EXERCISE GOAL:
Print the following entries without any change.

Start of Block

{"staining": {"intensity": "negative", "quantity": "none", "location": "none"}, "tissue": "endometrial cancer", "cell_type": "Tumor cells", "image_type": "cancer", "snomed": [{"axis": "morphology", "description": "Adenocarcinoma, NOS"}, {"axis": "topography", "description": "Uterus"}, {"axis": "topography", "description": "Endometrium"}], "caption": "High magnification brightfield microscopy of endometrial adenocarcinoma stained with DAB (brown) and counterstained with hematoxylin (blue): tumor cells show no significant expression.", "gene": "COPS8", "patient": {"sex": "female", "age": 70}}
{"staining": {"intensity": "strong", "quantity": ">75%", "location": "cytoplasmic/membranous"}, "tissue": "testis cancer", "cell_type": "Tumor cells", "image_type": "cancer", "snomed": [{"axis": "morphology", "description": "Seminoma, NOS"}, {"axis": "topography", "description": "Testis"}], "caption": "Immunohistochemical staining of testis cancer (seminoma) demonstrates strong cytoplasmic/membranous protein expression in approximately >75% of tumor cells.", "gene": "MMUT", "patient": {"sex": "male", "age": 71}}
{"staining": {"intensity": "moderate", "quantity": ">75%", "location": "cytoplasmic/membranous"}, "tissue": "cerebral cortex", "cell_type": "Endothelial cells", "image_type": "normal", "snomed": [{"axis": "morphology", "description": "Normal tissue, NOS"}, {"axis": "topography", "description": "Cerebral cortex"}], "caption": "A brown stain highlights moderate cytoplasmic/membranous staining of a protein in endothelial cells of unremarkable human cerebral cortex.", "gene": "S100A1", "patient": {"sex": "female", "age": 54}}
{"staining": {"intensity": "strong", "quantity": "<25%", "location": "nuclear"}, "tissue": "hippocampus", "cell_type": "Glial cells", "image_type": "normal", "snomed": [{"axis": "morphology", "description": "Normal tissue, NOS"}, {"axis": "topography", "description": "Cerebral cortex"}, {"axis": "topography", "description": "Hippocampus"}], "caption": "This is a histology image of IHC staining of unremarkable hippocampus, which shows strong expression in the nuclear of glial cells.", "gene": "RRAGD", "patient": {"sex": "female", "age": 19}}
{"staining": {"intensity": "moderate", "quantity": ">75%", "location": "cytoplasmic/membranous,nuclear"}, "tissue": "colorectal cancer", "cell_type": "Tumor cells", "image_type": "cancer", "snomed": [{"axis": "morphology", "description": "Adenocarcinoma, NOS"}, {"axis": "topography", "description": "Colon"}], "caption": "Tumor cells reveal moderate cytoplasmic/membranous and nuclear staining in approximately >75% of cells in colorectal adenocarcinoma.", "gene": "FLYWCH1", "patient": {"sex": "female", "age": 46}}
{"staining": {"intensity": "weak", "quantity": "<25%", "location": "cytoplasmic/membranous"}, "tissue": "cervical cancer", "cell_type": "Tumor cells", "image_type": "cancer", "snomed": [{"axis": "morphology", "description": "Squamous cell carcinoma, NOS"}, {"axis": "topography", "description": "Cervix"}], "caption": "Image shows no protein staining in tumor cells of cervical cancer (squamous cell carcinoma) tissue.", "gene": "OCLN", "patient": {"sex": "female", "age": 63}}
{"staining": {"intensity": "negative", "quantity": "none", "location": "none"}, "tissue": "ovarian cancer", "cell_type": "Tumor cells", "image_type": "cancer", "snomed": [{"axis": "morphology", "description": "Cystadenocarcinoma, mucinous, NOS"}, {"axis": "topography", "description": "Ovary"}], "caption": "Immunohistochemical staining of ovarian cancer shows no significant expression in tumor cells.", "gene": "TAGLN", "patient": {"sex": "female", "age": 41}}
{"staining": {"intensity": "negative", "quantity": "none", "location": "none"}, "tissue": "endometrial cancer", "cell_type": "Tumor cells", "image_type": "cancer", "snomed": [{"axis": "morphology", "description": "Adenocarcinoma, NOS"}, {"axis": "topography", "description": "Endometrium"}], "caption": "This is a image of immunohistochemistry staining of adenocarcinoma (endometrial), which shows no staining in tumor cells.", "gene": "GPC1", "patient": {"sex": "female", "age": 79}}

End of Block

RESULT OF THE TASK:
{"staining": {"intensity": "negative", "quantity": "none", "location": "none"}, "tissue": "endometrial cancer", "cell_type": "Tumor cells", "image_type": "cancer", "snomed": [{"axis": "morphology", "description": "Adenocarcinoma, NOS"}, {"axis": "topography", "description": "Uterus"}, {"axis": "topography", "description": "Endometrium"}], "caption": "High magnification brightfield microscopy of endometrial adenocarcinoma stained with DAB (brown) and counterstained with hematoxylin (blue): tumor cells show no significant expression.", "gene": "COPS8", "patient": {"sex": "female", "age": 70}}
{"staining": {"intensity": "strong", "quantity": ">75%", "location": "cytoplasmic/membranous"}, "tissue": "testis cancer", "cell_type": "Tumor cells", "image_type": "cancer", "snomed": [{"axis": "morphology", "description": "Seminoma, NOS"}, {"axis": "topography", "description": "Testis"}], "caption": "Immunohistochemical staining of testis cancer (seminoma) demonstrates strong cytoplasmic/membranous protein expression in approximately >75% of tumor cells.", "gene": "MMUT", "patient": {"sex": "male", "age": 71}}
{"staining": {"intensity": "moderate", "quantity": ">75%", "location": "cytoplasmic/membranous"}, "tissue": "cerebral cortex", "cell_type": "Endothelial cells", "image_type": "normal", "snomed": [{"axis": "morphology", "description": "Normal tissue, NOS"}, {"axis": "topography", "description": "Cerebral cortex"}], "caption": "A brown stain highlights moderate cytoplasmic/membranous staining of a protein in endothelial cells of unremarkable human cerebral cortex.", "gene": "S100A1", "patient": {"sex": "female", "age": 54}}
{"staining": {"intensity": "strong", "quantity": "<25%", "location": "nuclear"}, "tissue": "hippocampus", "cell_type": "Glial cells", "image_type": "normal", "snomed": [{"axis": "morphology", "description": "Normal tissue, NOS"}, {"axis": "topography", "description": "Cerebral cortex"}, {"axis": "topography", "description": "Hippocampus"}], "caption": "This is a histology image of IHC staining of unremarkable hippocampus, which shows strong expression in the nuclear of glial cells.", "gene": "RRAGD", "patient": {"sex": "female", "age": 19}}
{"staining": {"intensity": "moderate", "quantity": ">75%", "location": "cytoplasmic/membranous,nuclear"}, "tissue": "colorectal cancer", "cell_type": "Tumor cells", "image_type": "cancer", "snomed": [{"axis": "morphology", "description": "Adenocarcinoma, NOS"}, {"axis": "topography", "description": "Colon"}], "caption": "Tumor cells reveal moderate cytoplasmic/membranous and nuclear staining in approximately >75% of cells in colorectal adenocarcinoma.", "gene": "FLYWCH1", "patient": {"sex": "female", "age": 46}}
{"staining": {"intensity": "weak", "quantity": "<25%", "location": "cytoplasmic/membranous"}, "tissue": "cervical cancer", "cell_type": "Tumor cells", "image_type": "cancer", "snomed": [{"axis": "morphology", "description": "Squamous cell carcinoma, NOS"}, {"axis": "topography", "description": "Cervix"}], "caption": "Image shows no protein staining in tumor cells of cervical cancer (squamous cell carcinoma) tissue.", "gene": "OCLN", "patient": {"sex": "female", "age": 63}}
{"staining": {"intensity": "negative", "quantity": "none", "location": "none"}, "tissue": "ovarian cancer", "cell_type": "Tumor cells", "image_type": "cancer", "snomed": [{"axis": "morphology", "description": "Cystadenocarcinoma, mucinous, NOS"}, {"axis": "topography", "description": "Ovary"}], "caption": "Immunohistochemical staining of ovarian cancer shows no significant expression in tumor cells.", "gene": "TAGLN", "patient": {"sex": "female", "age": 41}}
{"staining": {"intensity": "negative", "quantity": "none", "location": "none"}, "tissue": "endometrial cancer", "cell_type": "Tumor cells", "image_type": "cancer", "snomed": [{"axis": "morphology", "description": "Adenocarcinoma, NOS"}, {"axis": "topography", "description": "Endometrium"}], "caption": "This is a image of immunohistochemistry staining of adenocarcinoma (endometrial), which shows no staining in tumor cells.", "gene": "GPC1", "patient": {"sex": "female", "age": 79}}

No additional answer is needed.